Text block:
-------

The “L” Word and Sex

So this is going to be a quick private update…

For some reason I think that you should be comfortable saying, and meaning, the “L” word before having any form of anal sex. I mean, hello! That’s one big thing to be giving up, how can you do it with someone that you don’t feel enough for to be able to say the “L” word.

Anyways… Now that that’s off my chest.

I miss my drew bear!

Uber Depression

Is hitting hard now. Haven’t had the energy to really do anything all day. I was up all night thinking and being stupid.

Today family was over, I hated that. Although the highlight of the day was when Steven took his shirt off… UBER FUCKING HOT! Rarr at him. Although he brough some girl over today. It made me want to bring my boy over. Too bad he’s in the middle of the ocean.

I keep going through this state of hating Andrew right now, mostly because he’s getting to do something that I’ve always wanted to do, and never got the chance too. Yeah, I know I’ve done a lot in my life in the way of traveling. But I have always wanted to go on a cruise, now he is. It wasn’t bad untell I found out that the PU’s canceled the plans to Alaska. Fuckers. I’m still steaming about that. I will go on a trip this summer, with or without other people. And it’ll be the trip of a lifetime.

Anyways, family was over. Didn’t say hardly anything to any of them. I just don’t know what to say to them. They’re all fat farmers with big asses and bad hair/clothes/etc. Boy kept asking me if I had a Girlfriend. I just kept saying “No.” He does that at every fucking family event. So very annoying.

-------

Source information:

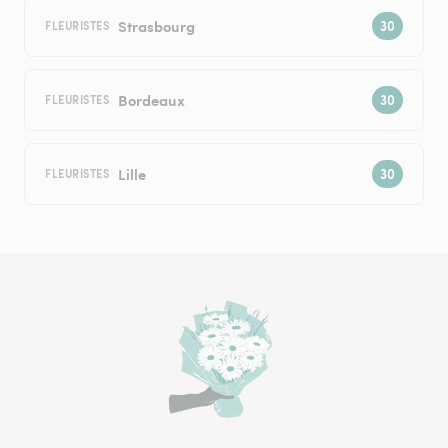
Strasbourg
FLEURISTES
Bordeaux
FLEURISTES
Lille
FLEURISTES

-------

Using the information:
**A.** According to the diary entries, which planned trip did the PU's cancel?
**B.** Continue the diary entries from the point where they stop.
The rows play no part in what follows.

Answers for each item:
**A.** They canceled the plans to Alaska.

**B.**
Depression sucks, and I’m going to get something for it. I really will! I just have to get up the ambition to actually call the place and make an appointment.

Must go do HW now, but I know I’ll just end up sitting in front of the TV.

Andrew’s Gone

So Andrew’s gone on a Cruise, by now they should be well on thier way to the first stop.

Friday was such a long day, work was totally annoying, but I finally was off at 5, and I met up with Andrew at VWM at 5:30. We shopped for a while, and then spent the rest of the night doing random things. I don’t remember what all we did though. It was however a very long night.

Saturday I was up early and out the door by 9:30. I went to Hy-Vee 74th to get some things, then to Vista to drop them off. After that it was off to Beak’s to hang out and “fix” her computer. When I got there, she said there wasn’t really anything wrong with it now. But I still played around with it some and fixed a few random things. We chatted about things, and her mom showed up, and we unloaded more of Beak’s shit. lol. I always get stuck doing that!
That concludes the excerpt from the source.